Allow to split the article in separate files and combine them when knitting: bookdown::bookdown_site

---
title: "A minimal paper"
author: "Anna Quaglieri"

site: bookdown::bookdown_site

output: 
  bookdown::pdf_document2:
    toc: no
    keep_tex: true
    
author: |
  | Author 1^[Corresponding author: email@email.com] $^1$, Author 2 $^1$, Author 3 $^2$
  | $^1$Affiliation1,  $^2$Affiliation2

abstract: |
  Your abstract goes here...

bibliography: biblio.bib

---

Allow re-numbering of files in supplementary files

I found the following LaTex code on this StackOverflow thread.

---
title: "A minimal paper"
author: "Anna Quaglieri"
output: 
  bookdown::pdf_document2:
    toc: no
    keep_tex: true
    
author: |
  | Author 1^[Corresponding author: email@email.com] $^1$, Author 2 $^1$, Author 3 $^2$
  | $^1$Affiliation1,  $^2$Affiliation2

abstract: |
  Your abstract goes here...

bibliography: biblio.bib

fontsize: 12pt
header-includes: 
  \usepackage{float} \floatplacement{figure}{H} 
  \newcommand{\beginsupplement}{\setcounter{table}{0}  \renewcommand{\thetable}{S\arabic{table}} \setcounter{figure}{0} \renewcommand{\thefigure}{S\arabic{figure}}}
  \usepackage{setspace}\doublespacing
  \usepackage{lineno}
  \linenumbers
---

Some extra LaTex options: line numbering and spacing!

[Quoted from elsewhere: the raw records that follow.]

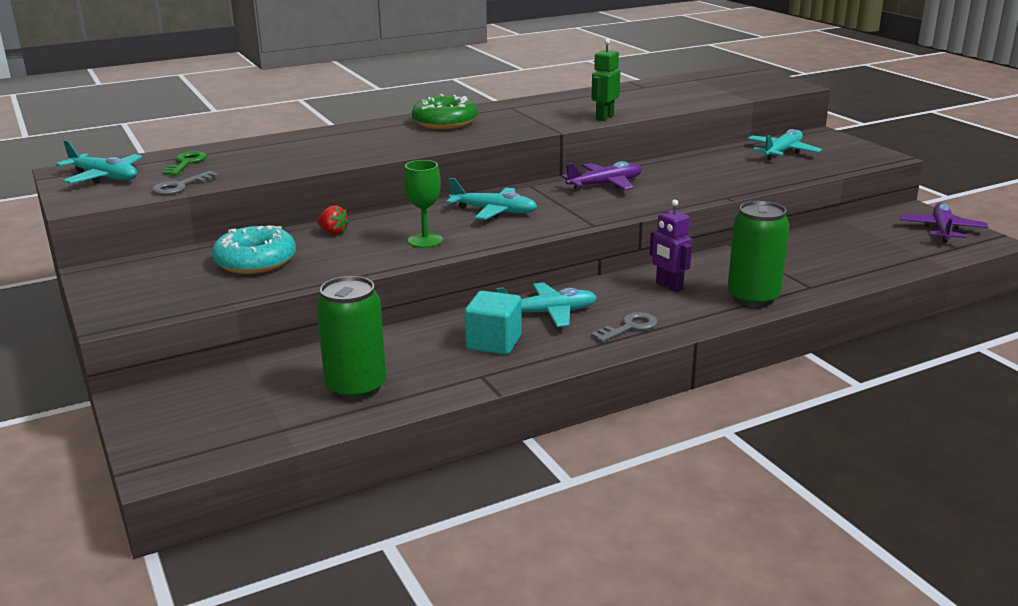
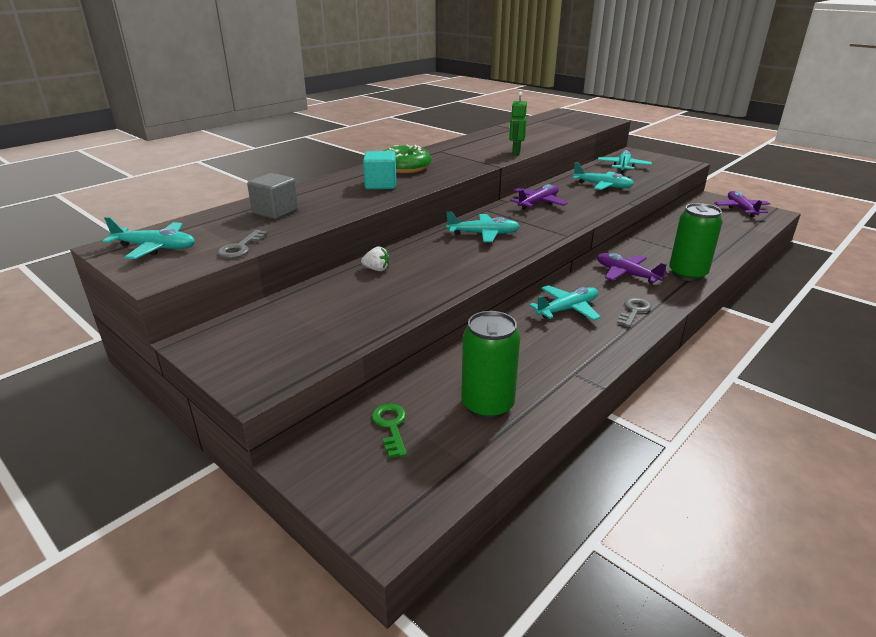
camera: 20 degrees left, 5 degrees up
green key [162,151,207,175] -> green key moved to [372,404,407,458]
turquoise donut [212,226,296,274] -> none
red strawberry [317,205,350,235] -> white strawberry [361,246,390,271]
green goblet [404,160,443,248] -> none
turquoise cube [465,291,522,355] -> turquoise cube moved to [363,151,396,189]
purple robot [650,200,692,292] -> purple plane [597,253,667,284]
none -> grey cube [247,173,298,219]
none -> turquoise plane [572,162,634,190]

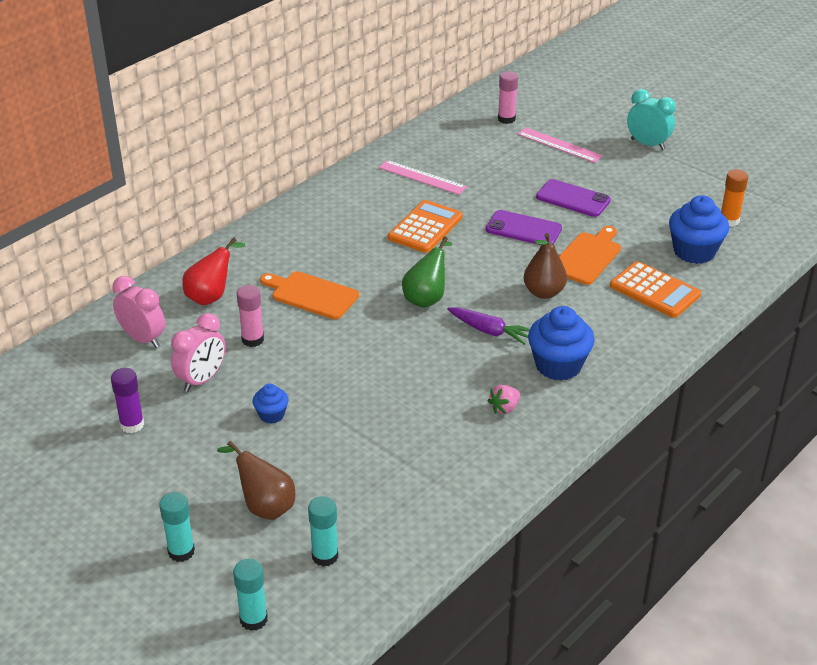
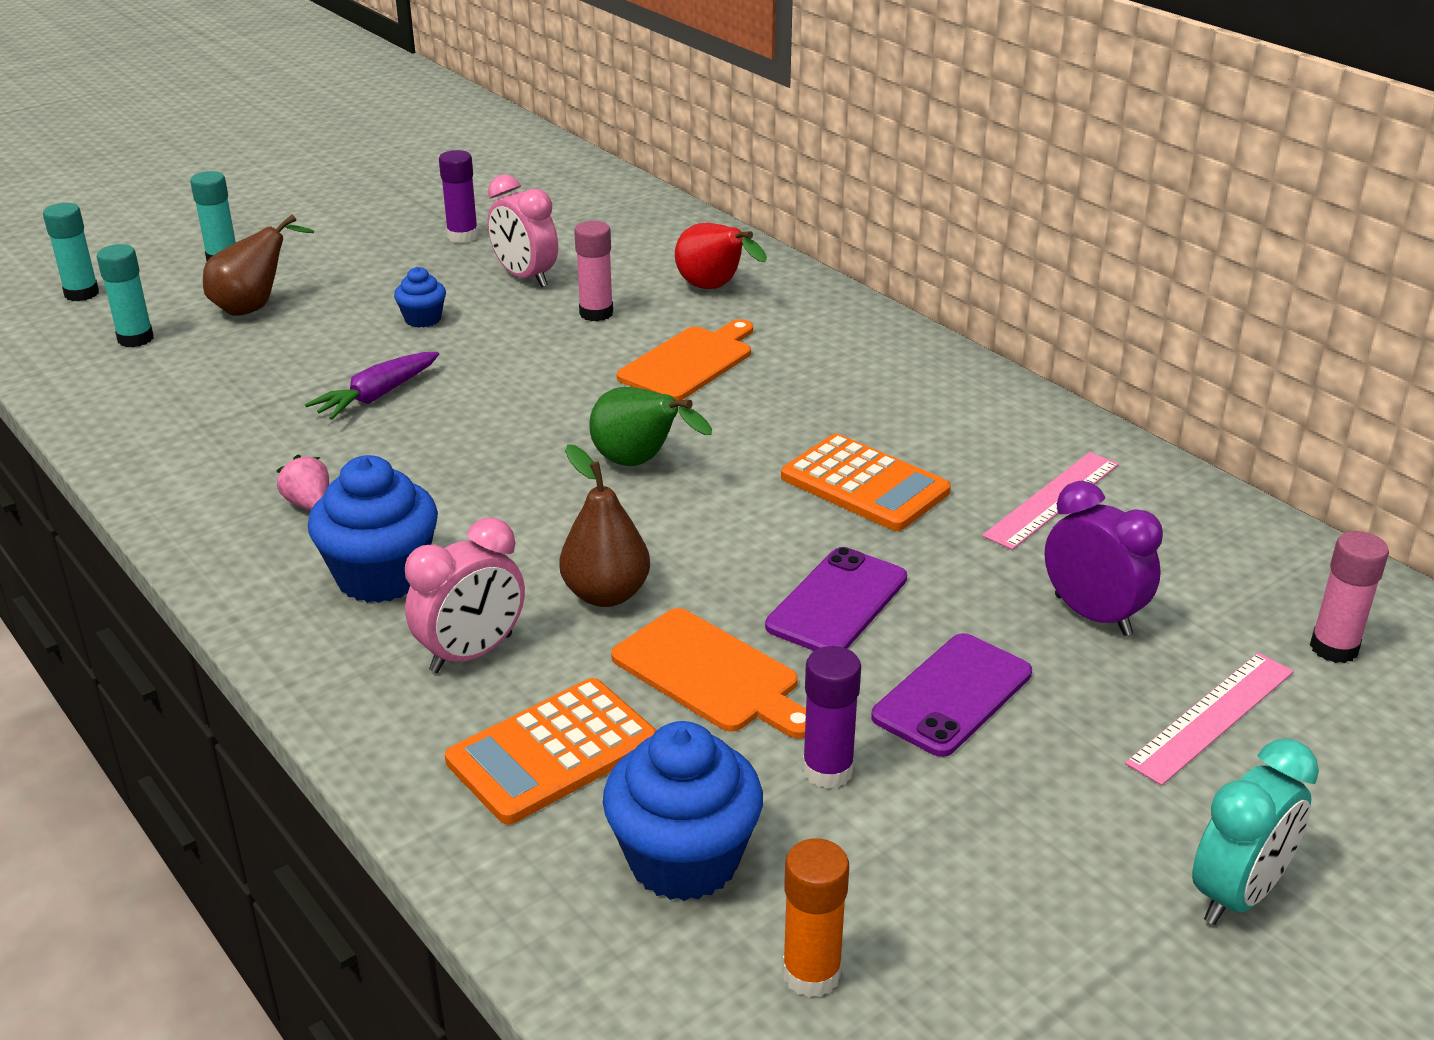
camera: 100 degrees right, 5 degrees down
pink clock [112,276,165,348] -> pink clock moved to [405,517,525,673]
purple carrot [447,307,530,345] -> purple carrot moved to [305,352,439,420]
none -> purple glue stick [802,646,861,789]
none -> purple clock [1045,481,1163,636]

  • Try removing the following from the YAML!
---
\usepackage{setspace}\doublespacing
\usepackage{lineno}
\linenumbers
---
  • Try adding the LaTex command \usepackage{endfloat} after header-includes: in the YAML

The body of your article

Now that you are setup with the YAML stucture you can start populating your manuscript with for figures, tables, equations, code and texts! In the minimal example that I created I created two separated Rmd files for the main manuscript and the additional files. This is because the manuscript could become really long and you might be better of splitting the two parts.

Approaches to real-time collaboration with co-authors

  • Setup a GitHub account and push/pull changes with your collaborators
  • Checkout Overleaf for real-time collaboration on LaTex file. Have a read at this blog post that discuss working with Git, RStudio and Overleaf at the same time. The drawback is that, while it is easy to go from Rmd to .tex with the YAML option keep_tex: true, it is not the same on the other way around. However, it is worth checking it out since it offers plenty of journal LaTex templates!